[Given text Boundary: Start]

Configuration Parameters Explained
GPU Resource Allocation
LLMVoX uses a multi-queue approach with two TTS model replicas. You can specify which GPUs to use:
# Run TTS models on separate GPUs
python streaming_server.py --chat_type voice --llm_checkpoint "meta-llama/Llama-3.1-8B-Instruct" --tts_device_1 1 --tts_device_2 2
# Or run both on the same GPU (if memory allows)
python streaming_server.py --chat_type voice --llm_checkpoint "meta-llama/Llama-3.1-8B-Instruct" --tts_device_1 0 --tts_device_2 0
# Specify GPU for LLM separately
python streaming_server.py --chat_type voice --llm_checkpoint "meta-llama/Llama-3.1-8B-Instruct" --llm_device "cuda:0" --tts_device_1 1 --tts_device_2 2
Streaming Chunk Size Parameters
Control the balance between latency and quality:
# Lower latency setup (faster initial response but potentially lower quality)
python streaming_server.py --chat_type voice --llm_checkpoint "meta-llama/Llama-3.1-8B-Instruct" --initial_dump_size_1 5 --initial_dump_size_2 40 --max_dump_size 320
# Higher quality setup (slightly higher latency but better speech)

[Given text Boundary: End]
[Study material Boundary: Start]

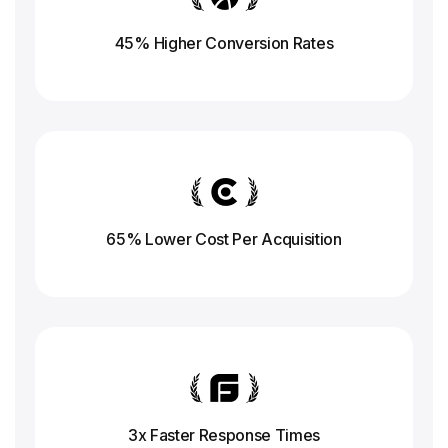
45% Higher Conversion
Rates
65% Lower Cost Per Acquisition
3x Faster Response
Times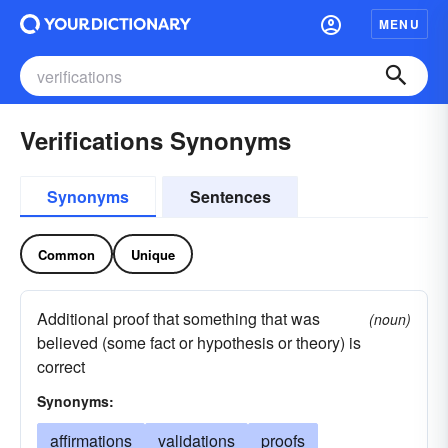
MENU
Verifications Synonyms
Synonyms
Sentences
Common
Unique
Additional proof that something that was
(noun)
believed (some fact or hypothesis or theory) is
correct
Synonyms:
affirmations
validations
proofs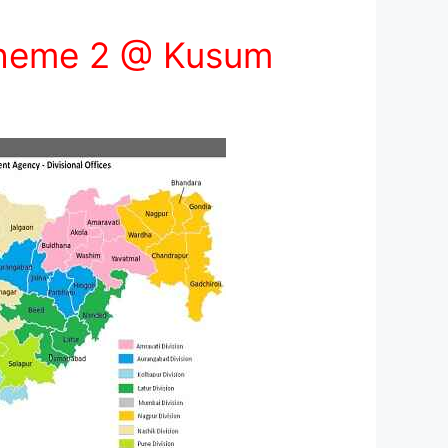
cheme 2 @ Kusum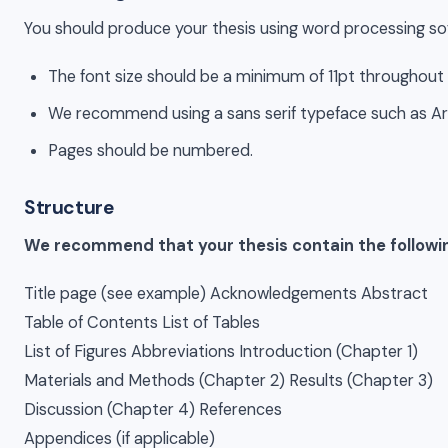
You should produce your thesis using word processing sof
The font size should be a minimum of 11pt throughout 
We recommend using a sans serif typeface such as Arial
Pages should be numbered.
Structure
We recommend that your thesis contain the following
Title page (see example) Acknowledgements Abstract
Table of Contents List of Tables
List of Figures Abbreviations Introduction (Chapter 1)
Materials and Methods (Chapter 2) Results (Chapter 3)
Discussion (Chapter 4) References
Appendices (if applicable)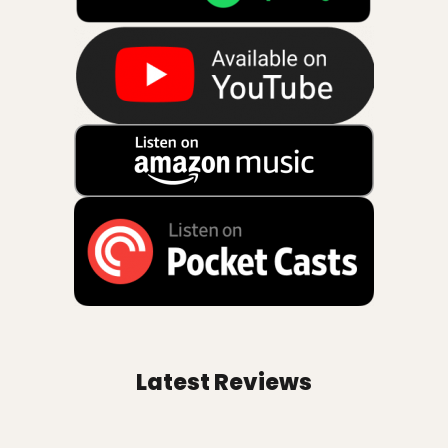
Latest Reviews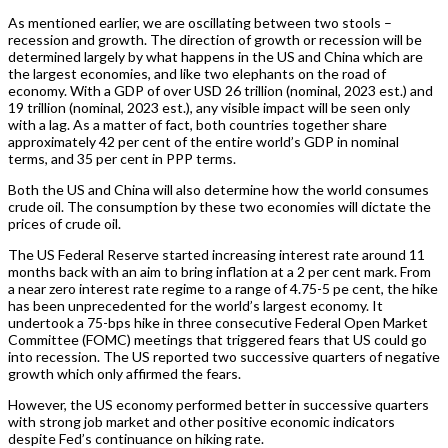
As mentioned earlier, we are oscillating between two stools –
recession and growth. The direction of growth or recession will be
determined largely by what happens in the US and China which are
the largest economies, and like two elephants on the road of
economy. With a GDP of over USD 26 trillion (nominal, 2023 est.) and
19 trillion (nominal, 2023 est.), any visible impact will be seen only
with a lag. As a matter of fact, both countries together share
approximately 42 per cent of the entire world’s GDP in nominal
terms, and 35 per cent in PPP terms.
Both the US and China will also determine how the world consumes
crude oil. The consumption by these two economies will dictate the
prices of crude oil.
The US Federal Reserve started increasing interest rate around 11
months back with an aim to bring inflation at a 2 per cent mark. From
a near zero interest rate regime to a range of 4.75-5 pe cent, the hike
has been unprecedented for the world’s largest economy. It
undertook a 75-bps hike in three consecutive Federal Open Market
Committee (FOMC) meetings that triggered fears that US could go
into recession. The US reported two successive quarters of negative
growth which only affirmed the fears.
However, the US economy performed better in successive quarters
with strong job market and other positive economic indicators
despite Fed’s continuance on hiking rate.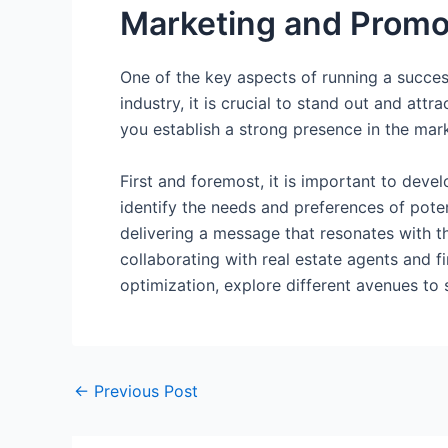
Marketing and Promot
One of the key aspects of running a succes
industry, it is crucial to stand out and att
you establish a strong presence in the mar
First and foremost, it is important to dev
identify the needs and preferences of poten
delivering a message that resonates with t
collaborating with real estate agents and f
optimization, explore different avenues to
←
Previous Post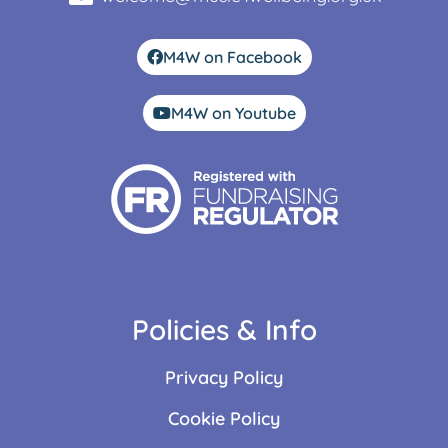
M4W on Facebook
M4W on Youtube
Policies & Info
Privacy Policy
Cookie Policy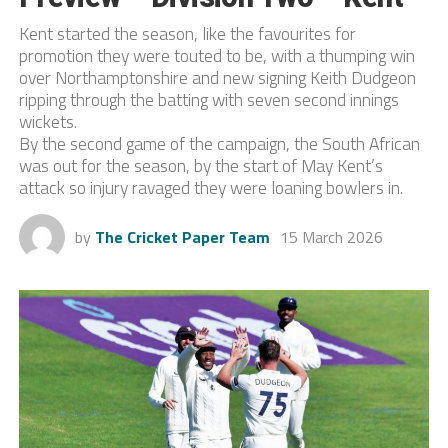
Kent started the season, like the favourites for
promotion they were touted to be, with a thumping win
over Northamptonshire and new signing Keith Dudgeon
ripping through the batting with seven second innings
wickets.
By the second game of the campaign, the South African
was out for the season, by the start of May Kent’s
attack so injury ravaged they were loaning bowlers in.
by
The Cricket Paper Team
15 March 2026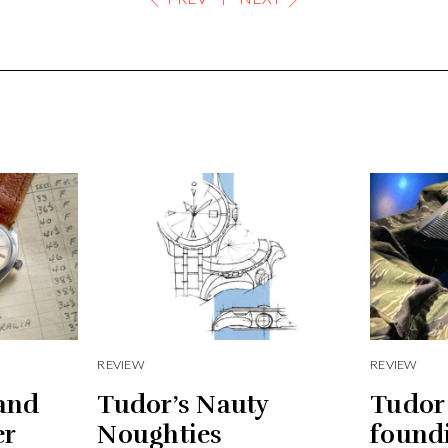
REVIEW
REVIEW
and
Tudor’s Nauty
Tudor
er
Noughties
found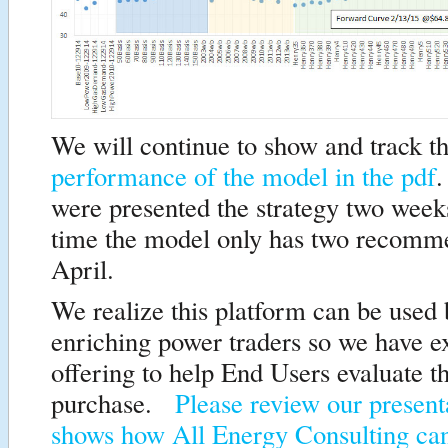
We will continue to show and track t
performance of the model in the pdf
.
were presented the strategy two wee
time the model only has two recomme
April.
We realize this platform can be used
enriching power traders so we have 
offering to help End Users evaluate t
purchase.
Please review our present
shows how All Energy Consulting ca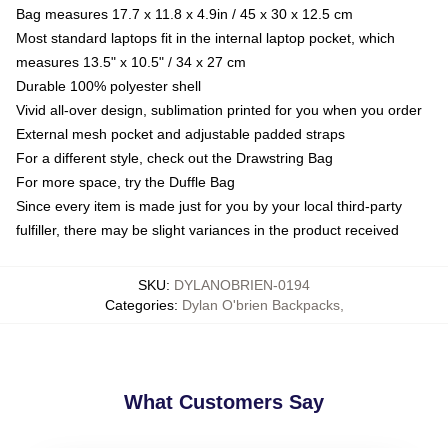
Bag measures 17.7 x 11.8 x 4.9in / 45 x 30 x 12.5 cm
Most standard laptops fit in the internal laptop pocket, which
measures 13.5" x 10.5" / 34 x 27 cm
Durable 100% polyester shell
Vivid all-over design, sublimation printed for you when you order
External mesh pocket and adjustable padded straps
For a different style, check out the Drawstring Bag
For more space, try the Duffle Bag
Since every item is made just for you by your local third-party
fulfiller, there may be slight variances in the product received
SKU
:
DYLANOBRIEN-0194
Categories
:
Dylan O'brien Backpacks
,
What Customers Say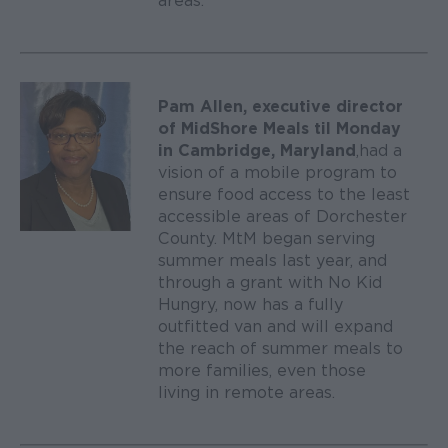
areas.
Pam Allen, executive director
of MidShore Meals til Monday
in Cambridge, Maryland
, had a
vision of a mobile program to
ensure food access to the least
accessible areas of Dorchester
County. MtM began serving
summer meals last year, and
through a grant with No Kid
Hungry, now has a fully
outfitted van and will expand
the reach of summer meals to
more families, even those
living in remote areas.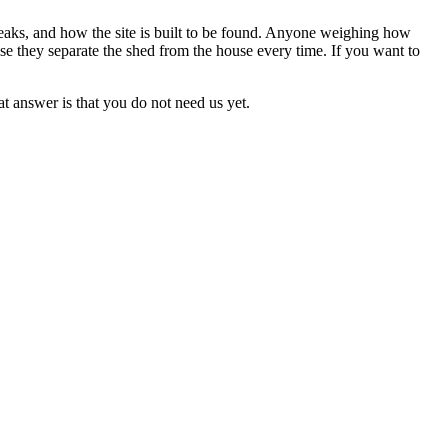
aks, and how the site is built to be found. Anyone weighing how
e they separate the shed from the house every time. If you want to
at answer is that you do not need us yet.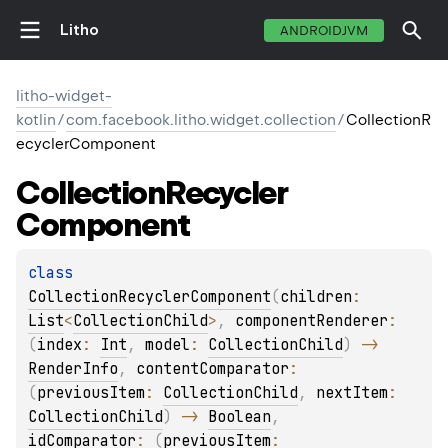
Litho
ANDROIDJVM
litho-widget-
kotlin
/
com.facebook.litho.widget.collection
/
CollectionR
ecyclerComponent
Collection
Recycler
Component
class 
CollectionRecyclerComponent
(
children
: 
List
<
CollectionChild
>
, 
componentRenderer
: 
(
index
: 
Int
, 
model
: 
CollectionChild
)
 -> 
RenderInfo
, 
contentComparator
: 
(
previousItem
: 
CollectionChild
, 
nextItem
: 
CollectionChild
)
 -> 
Boolean
, 
idComparator
: 
(
previousItem
: 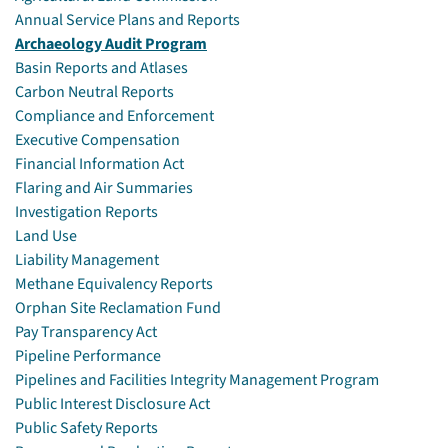
Annual Service Plans and Reports
Archaeology Audit Program
Basin Reports and Atlases
Carbon Neutral Reports
Compliance and Enforcement
Executive Compensation
Financial Information Act
Flaring and Air Summaries
Investigation Reports
Land Use
Liability Management
Methane Equivalency Reports
Orphan Site Reclamation Fund
Pay Transparency Act
Pipeline Performance
Pipelines and Facilities Integrity Management Program
Public Interest Disclosure Act
Public Safety Reports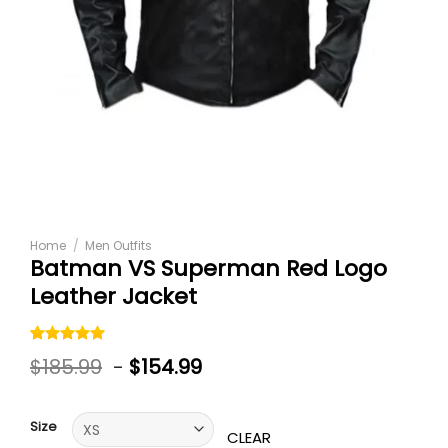
Home
/
Men Outfits
Batman VS Superman Red Logo
Leather Jacket
Rated
1
5.00
$
185.99
-
$
154.99
out of 5
based on
customer
rating
Size
CLEAR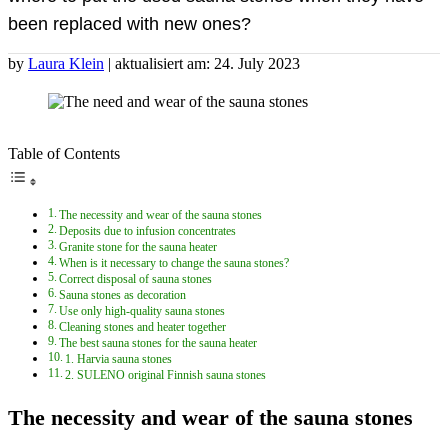
been replaced with new ones?
by
Laura Klein
| aktualisiert am: 24. July 2023
Table of Contents
The necessity and wear of the sauna stones
Deposits due to infusion concentrates
Granite stone for the sauna heater
When is it necessary to change the sauna stones?
Correct disposal of sauna stones
Sauna stones as decoration
Use only high-quality sauna stones
Cleaning stones and heater together
The best sauna stones for the sauna heater
1. Harvia sauna stones
2. SULENO original Finnish sauna stones
The necessity and wear of the sauna stones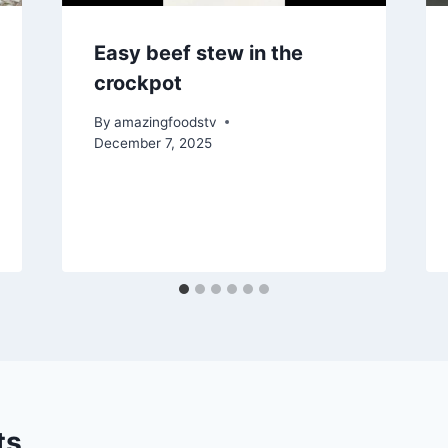
Easy beef stew in the
crockpot
By
amazingfoodstv
December 7, 2025
ts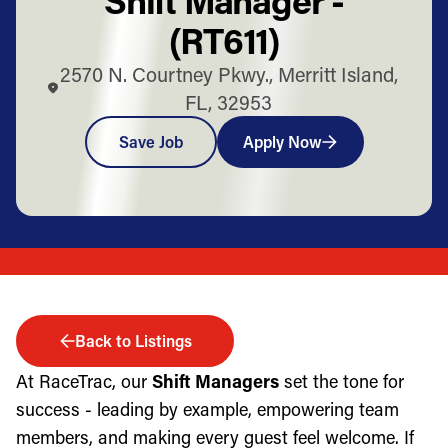
(RT611)
2570 N. Courtney Pkwy., Merritt Island,
FL, 32953
Save Job
Apply Now
Back to Listings
At RaceTrac, our
Shift Managers
set the tone for
success - leading by example, empowering team
members, and making every guest feel welcome. If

[Study material Boundary: End]

* Task to carry out
Rewrite the passage of the LLMVoX configuration text that opens with "Configuration Parameters Explained" and closes with "potentially lower quality)", swapping "replicas" for "copies" each time it appears. Work only from the LLMVoX configuration text, not the material.

* Problem solution
Configuration Parameters Explained
GPU Resource Allocation
LLMVoX uses a multi-queue approach with two TTS model copies. You can specify which GPUs to use:
# Run TTS models on separate GPUs
python streaming_server.py --chat_type voice --llm_checkpoint "meta-llama/Llama-3.1-8B-Instruct" --tts_device_1 1 --tts_device_2 2
# Or run both on the same GPU (if memory allows)
python streaming_server.py --chat_type voice --llm_checkpoint "meta-llama/Llama-3.1-8B-Instruct" --tts_device_1 0 --tts_device_2 0
# Specify GPU for LLM separately
python streaming_server.py --chat_type voice --llm_checkpoint "meta-llama/Llama-3.1-8B-Instruct" --llm_device "cuda:0" --tts_device_1 1 --tts_device_2 2
Streaming Chunk Size Parameters
Control the balance between latency and quality:
# Lower latency setup (faster initial response but potentially lower quality)